Material for this exercise
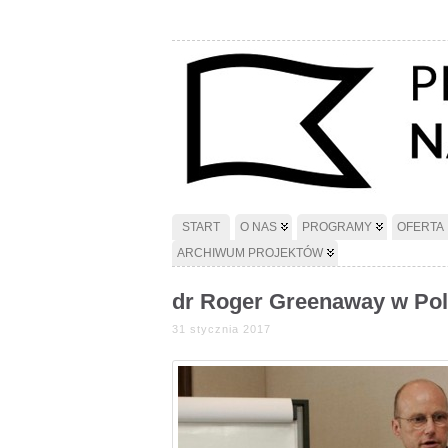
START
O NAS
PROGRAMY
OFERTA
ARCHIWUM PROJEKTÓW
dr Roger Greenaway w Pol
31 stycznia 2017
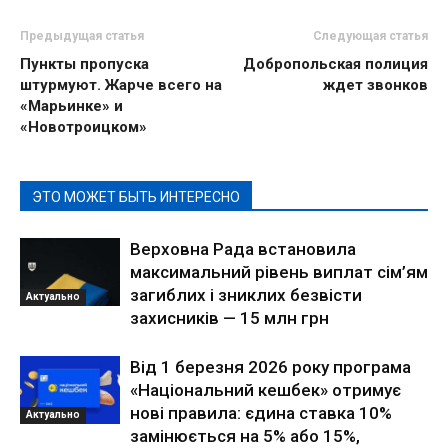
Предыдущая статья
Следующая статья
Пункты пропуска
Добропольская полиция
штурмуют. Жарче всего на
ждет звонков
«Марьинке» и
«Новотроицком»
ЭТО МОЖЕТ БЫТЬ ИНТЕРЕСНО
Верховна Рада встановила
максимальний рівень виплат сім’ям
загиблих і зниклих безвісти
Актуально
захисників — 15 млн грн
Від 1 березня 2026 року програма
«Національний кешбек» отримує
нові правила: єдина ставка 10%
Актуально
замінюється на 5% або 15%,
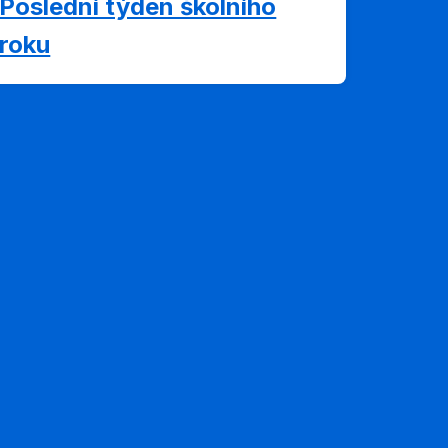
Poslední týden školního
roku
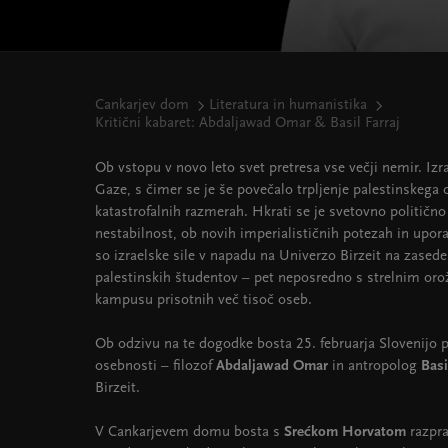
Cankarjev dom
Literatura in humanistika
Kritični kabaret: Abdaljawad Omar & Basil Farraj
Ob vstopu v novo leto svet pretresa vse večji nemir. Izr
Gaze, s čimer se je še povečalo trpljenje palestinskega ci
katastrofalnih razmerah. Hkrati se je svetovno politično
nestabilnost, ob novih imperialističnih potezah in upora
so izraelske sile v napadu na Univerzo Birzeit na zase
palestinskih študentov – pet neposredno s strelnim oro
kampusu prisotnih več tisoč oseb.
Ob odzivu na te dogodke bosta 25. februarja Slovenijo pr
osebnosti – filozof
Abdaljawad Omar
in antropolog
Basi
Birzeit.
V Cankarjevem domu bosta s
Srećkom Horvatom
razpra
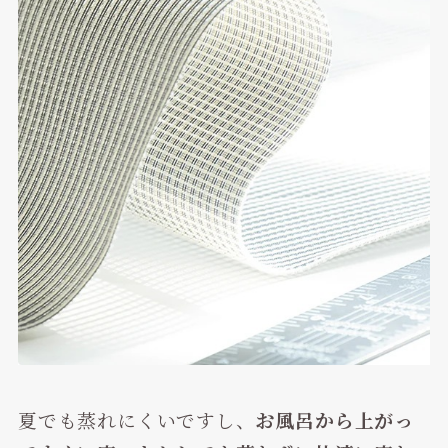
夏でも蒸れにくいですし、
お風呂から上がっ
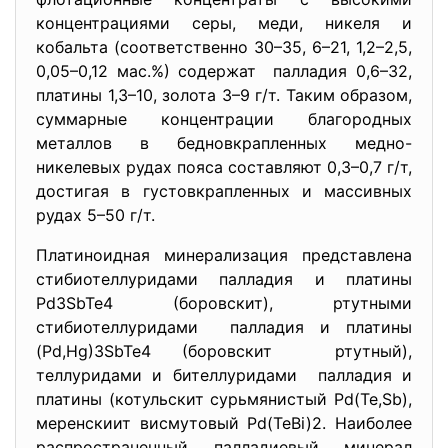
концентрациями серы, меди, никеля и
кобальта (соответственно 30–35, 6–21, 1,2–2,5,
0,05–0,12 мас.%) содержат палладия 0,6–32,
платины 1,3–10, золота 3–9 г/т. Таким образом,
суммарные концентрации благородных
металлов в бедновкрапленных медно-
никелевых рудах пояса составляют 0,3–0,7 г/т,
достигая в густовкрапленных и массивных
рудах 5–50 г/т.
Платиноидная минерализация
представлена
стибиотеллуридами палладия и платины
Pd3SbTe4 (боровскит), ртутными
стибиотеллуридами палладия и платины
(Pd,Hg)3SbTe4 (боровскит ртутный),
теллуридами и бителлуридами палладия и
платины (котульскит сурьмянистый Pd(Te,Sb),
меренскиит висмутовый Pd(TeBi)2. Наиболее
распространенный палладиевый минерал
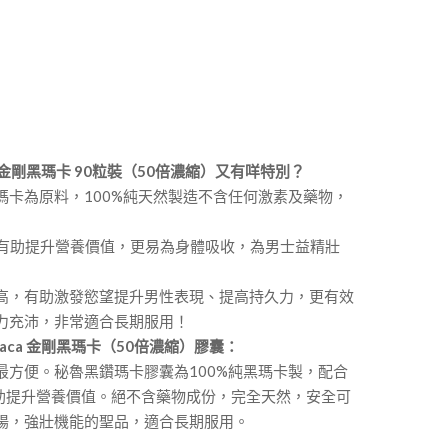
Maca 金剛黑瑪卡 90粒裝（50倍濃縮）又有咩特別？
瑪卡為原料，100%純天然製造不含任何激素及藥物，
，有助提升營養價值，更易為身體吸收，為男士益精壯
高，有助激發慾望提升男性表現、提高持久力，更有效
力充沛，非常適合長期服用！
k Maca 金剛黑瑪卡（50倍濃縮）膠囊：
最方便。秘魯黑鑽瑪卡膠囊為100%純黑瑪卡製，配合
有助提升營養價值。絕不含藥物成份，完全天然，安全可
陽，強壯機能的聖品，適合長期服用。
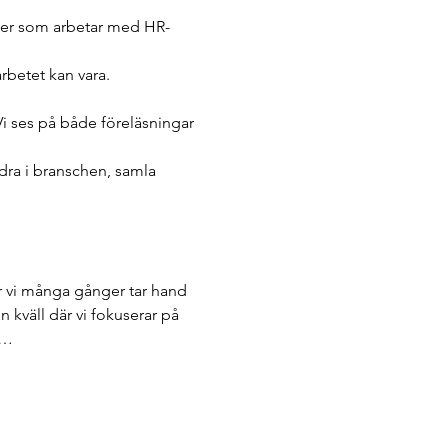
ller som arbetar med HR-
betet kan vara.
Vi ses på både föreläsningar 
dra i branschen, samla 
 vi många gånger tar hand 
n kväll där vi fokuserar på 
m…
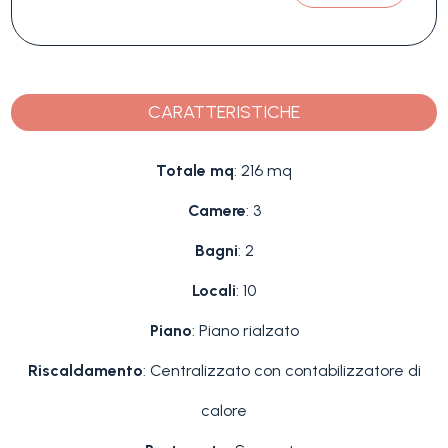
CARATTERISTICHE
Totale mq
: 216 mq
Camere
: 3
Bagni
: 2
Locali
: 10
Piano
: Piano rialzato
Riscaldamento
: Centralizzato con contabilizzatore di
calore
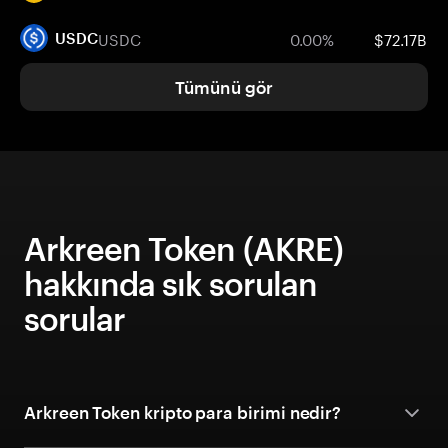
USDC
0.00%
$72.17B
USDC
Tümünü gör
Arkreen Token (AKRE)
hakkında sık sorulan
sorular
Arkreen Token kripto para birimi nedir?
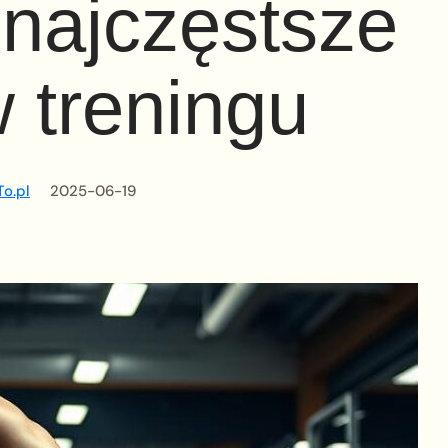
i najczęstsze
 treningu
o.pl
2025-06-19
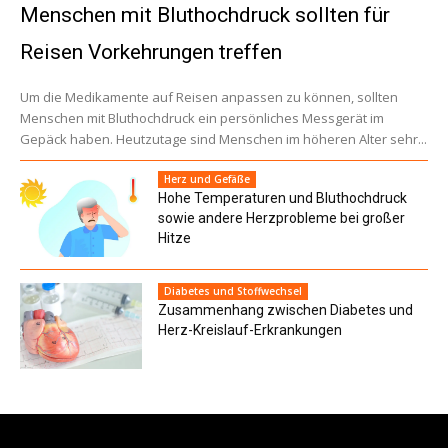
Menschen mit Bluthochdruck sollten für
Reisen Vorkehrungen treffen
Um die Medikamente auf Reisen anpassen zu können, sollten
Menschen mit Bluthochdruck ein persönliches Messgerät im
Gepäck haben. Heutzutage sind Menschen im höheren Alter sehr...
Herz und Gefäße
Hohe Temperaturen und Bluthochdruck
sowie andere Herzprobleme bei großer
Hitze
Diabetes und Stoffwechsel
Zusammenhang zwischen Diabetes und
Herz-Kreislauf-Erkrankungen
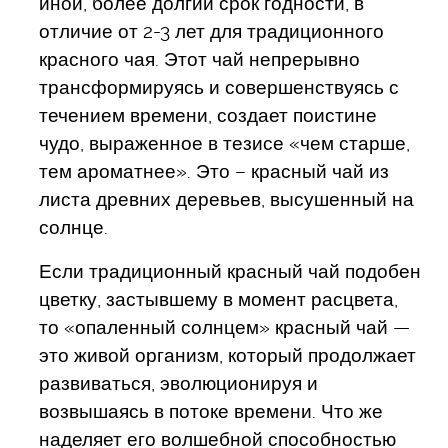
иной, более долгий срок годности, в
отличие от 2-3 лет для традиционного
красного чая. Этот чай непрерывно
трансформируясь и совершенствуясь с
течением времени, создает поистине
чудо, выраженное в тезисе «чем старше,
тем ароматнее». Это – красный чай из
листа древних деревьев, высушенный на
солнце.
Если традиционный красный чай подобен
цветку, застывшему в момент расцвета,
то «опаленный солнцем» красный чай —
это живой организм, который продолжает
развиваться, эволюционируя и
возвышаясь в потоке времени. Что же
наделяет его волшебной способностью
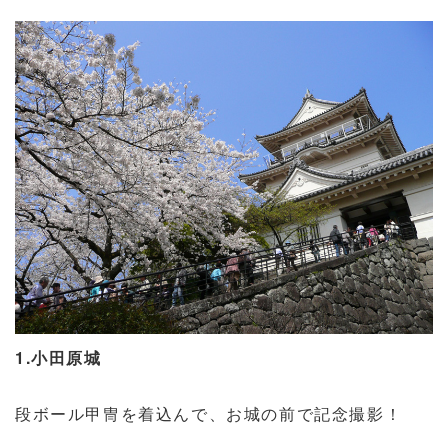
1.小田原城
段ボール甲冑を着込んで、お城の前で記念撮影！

Instructions to follow
Arrange every line of text from the entries above as a Markdown table with the columns Line and Text. Put a running row number under Line and the line itself under Text, and leave out blank lines and the pictures.

Problem solution
| Line | Text |
|---|---|
| 1 | START |
| 2 | O NAS |
| 3 | PROGRAMY |
| 4 | OFERTA |
| 5 | ARCHIWUM PROJEKTÓW |
| 6 | dr Roger Greenaway w Pol |
| 7 | 31 stycznia 2017 |
| 8 | Предыдущая статья |
| 9 | Следующая статья |
| 10 | Пункты пропуска |
| 11 | Добропольская полиция |
| 12 | штурмуют. Жарче всего на |
| 13 | ждет звонков |
| 14 | «Марьинке» и |
| 15 | «Новотроицком» |
| 16 | ЭТО МОЖЕТ БЫТЬ ИНТЕРЕСНО |
| 17 | Верховна Рада встановила |
| 18 | максимальний рівень виплат сім’ям |
| 19 | загиблих і зниклих безвісти |
| 20 | Актуально |
| 21 | захисників — 15 млн грн |
| 22 | Від 1 березня 2026 року програма |
| 23 | «Національний кешбек» отримує |
| 24 | нові правила: єдина ставка 10% |
| 25 | Актуально |
| 26 | замінюється на 5% або 15%, |
| 27 | Poslední týden školního |
| 28 | roku |
| 29 | Cankarjev dom |
| 30 | Literatura in humanistika |
| 31 | Kritični kabaret: Abdaljawad Omar & Basil Farraj |
| 32 | Ob vstopu v novo leto svet pretresa vse večji nemir. Izr |
| 33 | Gaze, s čimer se je še povečalo trpljenje palestinskega ci |
| 34 | katastrofalnih razmerah. Hkrati se je svetovno politično |
| 35 | nestabilnost, ob novih imperialističnih potezah in upora |
| 36 | so izraelske sile v napadu na Univerzo Birzeit na zase |
| 37 | palestinskih študentov – pet neposredno s strelnim oro |
| 38 | kampusu prisotnih več tisoč oseb. |
| 39 | Ob odzivu na te dogodke bosta 25. februarja Slovenijo pr |
| 40 | osebnosti – filozof |
| 41 | Abdaljawad Omar |
| 42 | in antropolog |
| 43 | Basi |
| 44 | Birzeit. |
| 45 | V Cankarjevem domu bosta s |
| 46 | Srećkom Horvatom |
| 47 | razpra |
| 48 | 夏でも蒸れにくいですし、 |
| 49 | お風呂から上がっ |
| 50 | концентрациями серы, меди, никеля и |
| 51 | кобальта (соответственно 30–35, 6–21, 1,2–2,5, |
| 52 | 0,05–0,12 мас.%) содержат палладия 0,6–32, |
| 53 | платины 1,3–10, золота 3–9 г/т. Таким образом, |
| 54 | суммарные концентрации благородных |
| 55 | металлов в бедновкрапленных медно- |
| 56 | никелевых рудах пояса составляют 0,3–0,7 г/т, |
| 57 | достигая в густовкрапленных и массивных |
| 58 | рудах 5–50 г/т. |
| 59 | Платиноидная минерализация |
| 60 | представлена |
| 61 | стибиотеллуридами палладия и платины |
| 62 | Pd3SbTe4 (боровскит), ртутными |
| 63 | стибиотеллуридами палладия и платины |
| 64 | (Pd,Hg)3SbTe4 (боровскит ртутный), |
| 65 | теллуридами и бителлуридами палладия и |
| 66 | платины (котульскит сурьмянистый Pd(Te,Sb), |
| 67 | меренскиит висмутовый Pd(TeBi)2. Наиболее |
| 68 | распространенный палладиевый минерал |
| 69 | Maca 金剛黑瑪卡 90粒裝（50倍濃縮）又有咩特別？ |
| 70 | 瑪卡為原料，100%純天然製造不含任何激素及藥物， |
| 71 | ，有助提升營養價值，更易為身體吸收，為男士益精壯 |
| 72 | 高，有助激發慾望提升男性表現、提高持久力，更有效 |
| 73 | 力充沛，非常適合長期服用！ |
| 74 | k Maca 金剛黑瑪卡（50倍濃縮）膠囊： |
| 75 | 最方便。秘魯黑鑽瑪卡膠囊為100%純黑瑪卡製，配合 |
| 76 | 有助提升營養價值。絕不含藥物成份，完全天然，安全可 |
| 77 | 陽，強壯機能的聖品，適合長期服用。 |
| 78 | ller som arbetar med HR- |
| 79 | betet kan vara. |
| 80 | Vi ses på både föreläsningar  |
| 81 | dra i branschen, samla  |
| 82 |  vi många gånger tar hand  |
| 83 | n kväll där vi fokuserar på  |
| 84 | m… |
| 85 | CARATTERISTICHE |
| 86 | Totale mq |
| 87 | : 216 mq |
| 88 | Camere |
| 89 | : 3 |
| 90 | Bagni |
| 91 | : 2 |
| 92 | Locali |
| 93 | : 10 |
| 94 | Piano |
| 95 | : Piano rialzato |
| 96 | Riscaldamento |
| 97 | : Centralizzato con contabilizzatore di |
| 98 | calore |
| 99 | USDC |
| 100 | 0.00% |
| 101 | $72.17B |
| 102 | USDC |
| 103 | Tümünü gör |
| 104 | Arkreen Token (AKRE) |
| 105 | hakkında sık sorulan |
| 106 | sorular |
| 107 | Arkreen Token kripto para birimi nedir? |
| 108 | i najczęstsze |
| 109 |  treningu |
| 110 | o.pl |
| 111 | 2025-06-19 |
| 112 | Menschen mit Bluthochdruck sollten für |
| 113 | Reisen Vorkehrungen treffen |
| 114 | Um die Medikamente auf Reisen anpassen zu können, sollten |
| 115 | Menschen mit Bluthochdruck ein persönliches Messgerät im |
| 116 | Gepäck haben. Heutzutage sind Menschen im höheren Alter sehr... |
| 117 | Herz und Gefäße |
| 118 | Hohe Temperaturen und Bluthochdruck |
| 119 | sowie andere Herzprobleme bei großer |
| 120 | Hitze |
| 121 | Diabetes und Stoffwechsel |
| 122 | Zusammenhang zwischen Diabetes und |
| 123 | Herz-Kreislauf-Erkrankungen |
| 124 | иной, более долгий срок годности, в |
| 125 | отличие от 2-3 лет для традиционного |
| 126 | красного чая. Этот чай непрерывно |
| 127 | трансформируясь и совершенствуясь с |
| 128 | течением времени, создает поистине |
| 129 | чудо, выраженное в тезисе «чем старше, |
| 130 | тем ароматнее». Это – красный чай из |
| 131 | листа древних деревьев, высушенный на |
| 132 | солнце. |
| 133 | Если традиционный красный чай подобен |
| 134 | цветку, застывшему в момент расцвета, |
| 135 | то «опаленный солнцем» красный чай — |
| 136 | это живой организм, который продолжает |
| 137 | развиваться, эволюционируя и |
| 138 | возвышаясь в потоке времени. Что же |
| 139 | наделяет его волшебной способностью |
| 140 | 1.小田原城 |
| 141 | 段ボール甲冑を着込んで、お城の前で記念撮影！ |